— Job item —
Would you retype the lines from the one that holds "yang ribet." to the final line of the entries below, both ends included and exactly as written, but without pictures?

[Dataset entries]
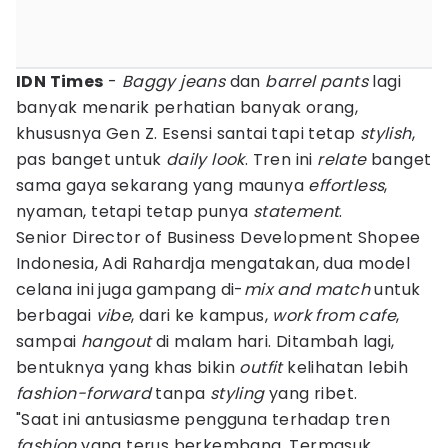
IDN Times
-
Baggy jeans
dan
barrel
pants
lagi
banyak menarik perhatian banyak orang,
khususnya Gen Z. Esensi santai tapi tetap
stylish
,
pas banget untuk
daily look
. Tren ini
relate
banget
sama gaya sekarang yang maunya
effortless
,
nyaman, tetapi tetap punya
statement
.
Senior Director of Business Development Shopee
Indonesia, Adi Rahardja mengatakan, dua model
celana ini juga gampang di-
mix
and match
untuk
berbagai
vibe
, dari ke kampus,
work from cafe
,
sampai
hangout
di malam hari. Ditambah lagi,
bentuknya yang khas bikin
outfit
kelihatan lebih
fashion-forward
tanpa
styling
yang ribet.
"Saat ini antusiasme pengguna terhadap tren
fashion
yang terus berkembang. Termasuk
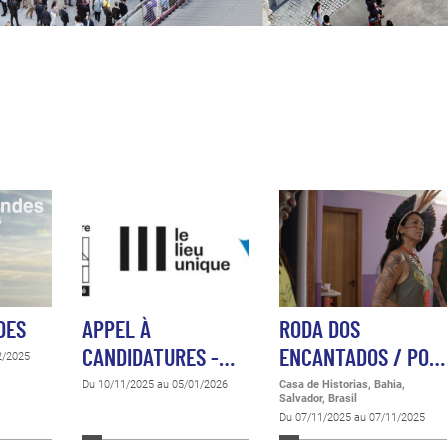
DES
APPEL À
RODA DOS
CANDIDATURES -…
ENCANTADOS / PO…
2/2025
Du 10/11/2025 au 05/01/2026
Casa de Historias, Bahia,
Salvador, Brasil
Du 07/11/2025 au 07/11/2025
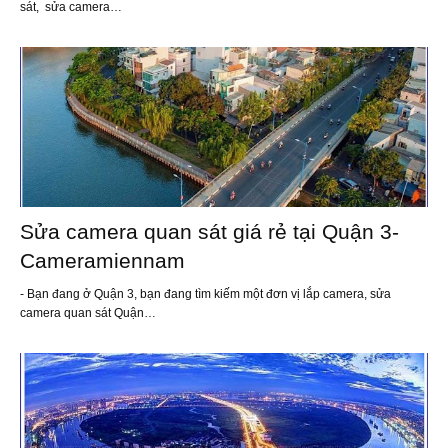
sát, sửa camera…
Sửa camera quan sát giá rẻ tại Quận 3-
Cameramiennam
- Bạn đang ở Quận 3, bạn đang tìm kiếm một đơn vị lắp camera, sửa
camera quan sát Quận…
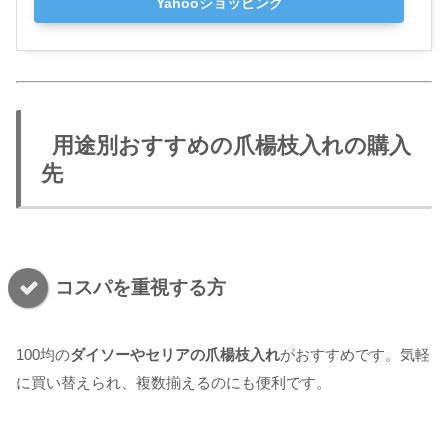
Yahooショッピング
用途別おすすめの爪楊枝入れの購入
先
コスパを重視する方
100均の
ダイソーやセリアの爪楊枝入れ
がおすすめです。気軽
に買い替えられ、複数揃えるのにも便利です。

— Problem solution —
yang ribet.
"Saat ini antusiasme pengguna terhadap tren
fashion
yang terus berkembang. Termasuk
DES
APPEL À
RODA DOS
CANDIDATURES -…
ENCANTADOS / PO…
2/2025
Du 10/11/2025 au 05/01/2026
Casa de Historias, Bahia,
Salvador, Brasil
Du 07/11/2025 au 07/11/2025
sát, sửa camera…
Sửa camera quan sát giá rẻ tại Quận 3-
Cameramiennam
- Bạn đang ở Quận 3, bạn đang tìm kiếm một đơn vị lắp camera, sửa
camera quan sát Quận…
Yahooショッピング
用途別おすすめの爪楊枝入れの購入
先
コスパを重視する方
100均の
ダイソーやセリアの爪楊枝入れ
がおすすめです。気軽
に買い替えられ、複数揃えるのにも便利です。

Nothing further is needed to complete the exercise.